Consistent with our human data, it was recently reported that Smad7 transgenic mice exhibit defective T cell responses to TGF-β1, show markedly greater cytokine production in vitro, and show enhanced antigen-induced airway inflammation (29
). Together, these observations suggest that, despite enhanced TGF-β1 production, defective TGF-β1/Smad signaling contributes to maintaining the chronic inflammatory state in IBD.
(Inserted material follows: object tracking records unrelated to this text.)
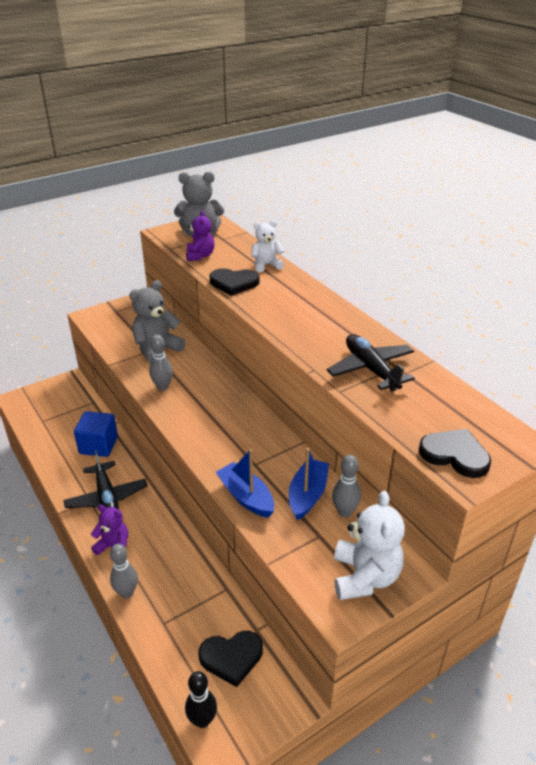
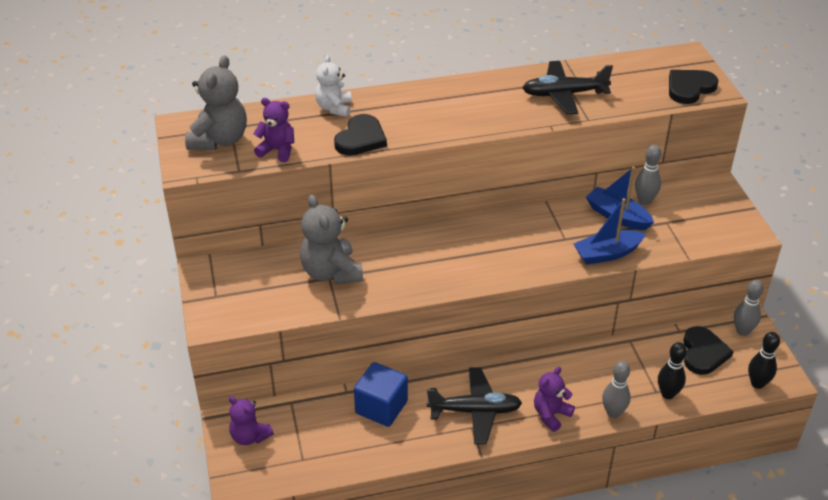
camera: 70 degrees left, 5 degrees up
grey bowling pin [149,335,173,391] -> grey bowling pin moved to [734,280,764,336]
white teddy bear [334,491,405,600] -> none
none -> purple teddy bear [229,396,274,445]
none -> black bowling pin [658,342,687,399]

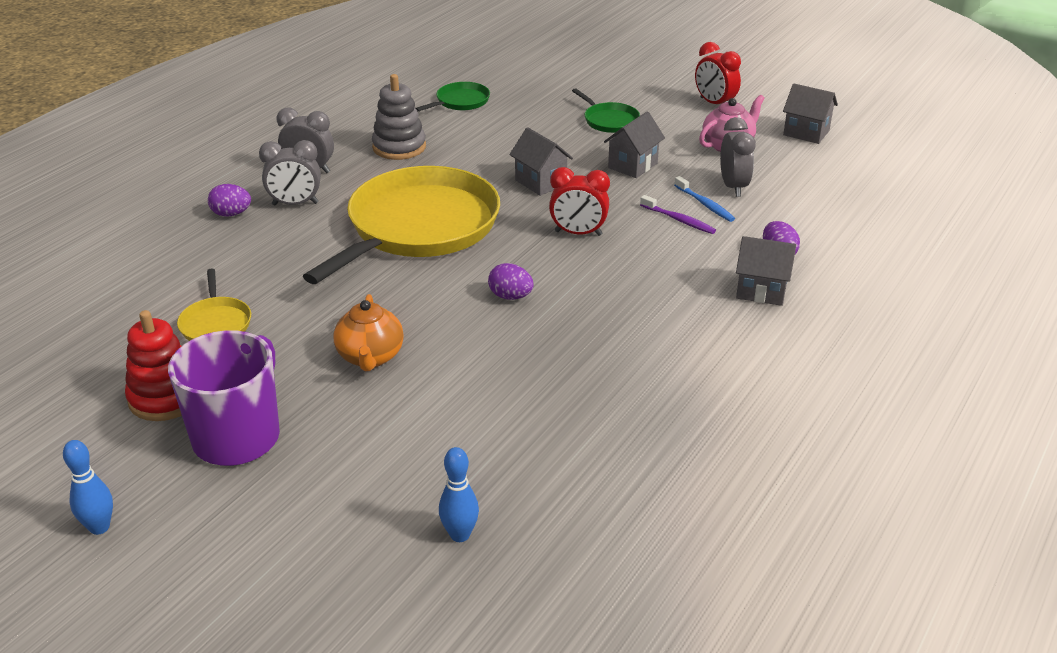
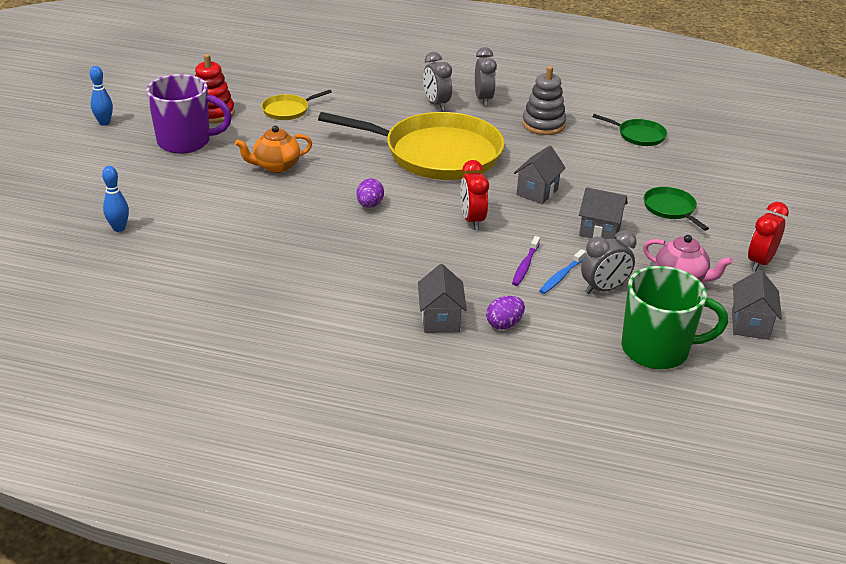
camera: 70 degrees right, 0 degrees up
purple egg [208,184,251,217] -> none
green pan [572,88,640,133] -> green pan turned 120 degrees clockwise [644,187,709,231]
none -> green mug [622,266,728,369]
The mechanisms/factors that regulate the expression of Smad7 are not fully known. Smad7 was first identified as a gene induced by shear stress in vascular endothelial cells (30
). Neither exposure to TNF-α nor to TGF-β1 altered Smad7 RNA expression in these cells. More recently, Bitzer et al. have shown that activation of NF-κB/RelA by TNF-α, IL-1β, and LPS, but not IFN-γ, increases transcription of the Smad7 gene and elevates intracellular levels of Smad7 protein in fibroblast cell lines (13
). In contrast, Ulloa et al. have demonstrated that activation of the transcription factor STAT1 by IFN-γ enhances Smad7 in human monocytic leukemia U937 cells (14
). It is noticeable that Smad7 is detectable in normal intestine; it will be of interest to determine which cells express this molecule and whether they are unresponsive to TGF-β1. In IBD mucosa, IFN-γ and proinflammatory cytokines are upregulated (15
), so it is likely that these molecules contribute to enhance Smad7 expression in the intestine of patients with IBD and provide a basis for the known antagonism between TGF-β1 and IFN-γ/TNF-α in the regulation of immune cell functions in the gut (18
). In preliminary experiments, however, we have not been able to reduce Smad 7 expression in IBD LPMCs by the addition to the cultures of IFNR-IgG and TNFR-IgG, although negative cytokine neutralization experiments should always be treated with caution. Nor do we believe that these preliminary results exclude a role for both IFN-γ and TNF-α in the regulation of Smad7 in IBD. Given that Smad7 expression is largely dependent on activation of STAT1 and NF-κβ and, in IBD, STAT1 and NF-κβ may be induced by several locally produced molecules, it is possible that blocking IFN-γ or TNF-α is not sufficient to completely inhibit STAT1 and NF-κβ activation and downregulate Smad7. Studies are now in progress to address this issue. Moreover, it is important to point out that regulation of Smad7 induction is a complex phenomenon dependent on the cell type. Therefore we are now carrying on experiments to examine the effect of various cytokines, including IFN-γ and TNF-α, on Smad7 expression in single cell populations isolated from the human intestine.